La belleza surge entre sus páginas como un reverbero esperanzador, como ese Teatro por la Paz de Tumaco, en el habla coloquial, en el tesón de las mujeres, en los ecos del folclor y la artesanía ancestral, en una sonrisa del niño o el viejo que hay en todos, tamizados por la alquimia del reportero y capturados en su vibrar por la lente certera de Federico Ríos, con un paisaje no domeñado como fondo (y cuyo epítome propone ese Genaro de diecinueve años que redacta -como un nagual Genaro trasplantado a La Balsa, a orillas del Mira- su versión del código de Hammurabi para su pueblo y logra imponérselo a las mismísimas FARC, baldío, poblado o erial que siempre promete ser venero del caminante exhausto.

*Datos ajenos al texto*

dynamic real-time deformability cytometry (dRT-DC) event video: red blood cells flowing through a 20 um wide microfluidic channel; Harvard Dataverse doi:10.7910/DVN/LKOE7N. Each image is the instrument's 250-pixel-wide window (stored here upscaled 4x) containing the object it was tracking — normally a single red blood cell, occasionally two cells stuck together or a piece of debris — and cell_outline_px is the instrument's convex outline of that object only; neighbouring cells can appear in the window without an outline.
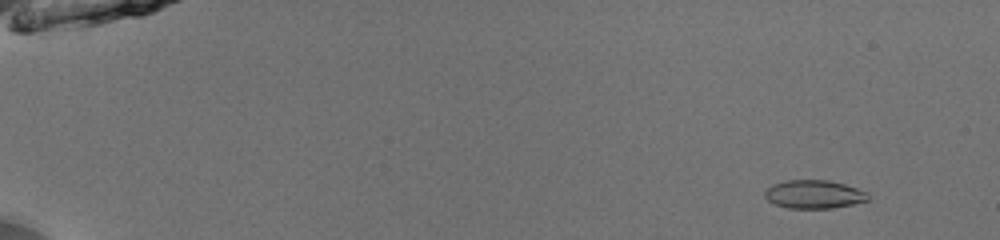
{"species": "common noctule bat (a hibernating species)", "species_latin": "Nyctalus noctula", "temperature_condition": "room temperature", "stored_images_in_passage": 54, "camera_frame_rate_fps": 3000, "um_per_image_px": 0.085, "animal": {"sex": "male", "body_mass_g": 13.0, "forearm_length_mm": 53.1}, "frame": {"image": 1, "passage_image": 6, "time_ms": 1.667, "image_size_px": [1000, 240], "cell_outline_px": [[868, 200], [852, 204], [832, 208], [788, 208], [776, 204], [768, 200], [764, 196], [764, 192], [772, 184], [784, 180], [828, 180], [844, 184], [868, 192]], "centroid_in_image_um": [69.17, 16.51], "position_along_channel_um": 15.8, "area_um2": 16.99}}
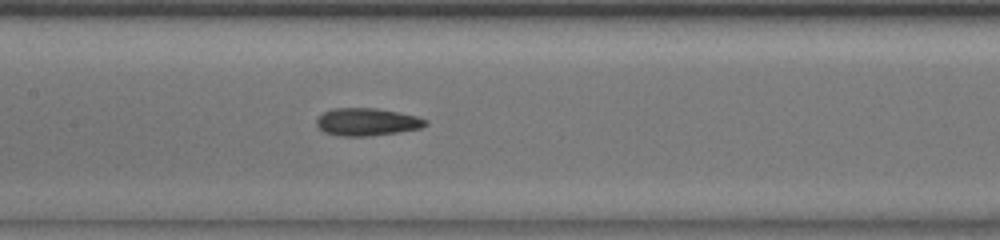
{"frame": {"image": 2, "passage_image": 29, "time_ms": 9.333, "image_size_px": [1000, 240], "cell_outline_px": [[428, 124], [420, 128], [400, 132], [368, 136], [340, 136], [324, 132], [316, 124], [316, 120], [324, 112], [332, 108], [376, 108], [416, 116], [428, 120]], "centroid_in_image_um": [31.19, 10.36], "position_along_channel_um": 176.2, "area_um2": 17.46}}
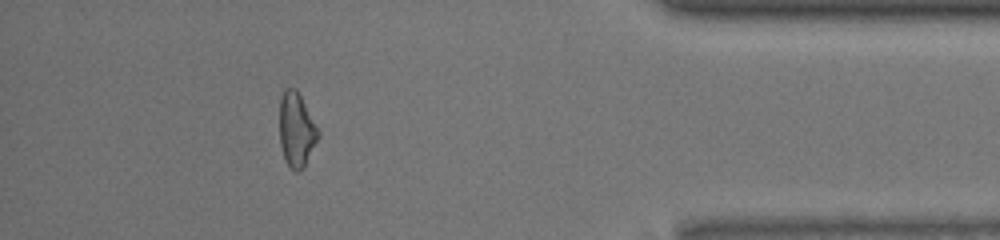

Que Sergio Jaramillo, el demiurgo de la paz santista, al ser consultado por la W hace poco sobre el momento que vive el proceso de reinserción de los alzados en armas, se refiera a “la burbuja bogotana” como la instancia donde se juega la suerte diplomática de una reconciliación que debe darse fácticamente en los territorios alejados donde flaquea la ley para señalar el punto de no retorno del proceso, es una muestra elocuente del alcance de Verde tierra calcinada en el público lector.
“Hay que leerlo”, reza el aforismo esencial que desaconseja suscribir opiniones “solapadas”. Hay que adentrarse capítulo a capítulo en esta geografía erizada de peligros, minuciosa como una pesadilla, de la mano de su agrimensor, de este K enviado de muy lejos para enfrentar la otredad de un país que se ha acostumbrado a darse la espalda, seguir las coordenadas que nos da, abordar los sucesivos vehículos que lo acercan a sus enigmáticos destinos, pernoctar en sus hospedajes, magullarnos, luxarnos, acatarrarnos y volver a hacernos las preguntas elementales que nos formulan esos ciudadanos “de segunda” que por fin encuentran una voz audible:
“Cómo siembro una hectárea de arroz y quién me la compra?
Cómo siembro una hectárea de yuca y quién me la compra?
Cómo siembro una hectárea de coco y quién me compra el coco?”
No son silogismos, son cuestiones llanas formuladas con urgencia desde una Balsa anclada en el rezago protoindustrial por cuenta de la apatía administrativa.
Álvarez les da el tono con la neutralidad periodística que nos hará calar en la dimensión humana del conflicto y la palpitación y el resuello que lo tiñen de subjetividad para hacernos tomar partido. Por la verde patria que no podemos dejar que se calcine y se escurra de nuestras manos.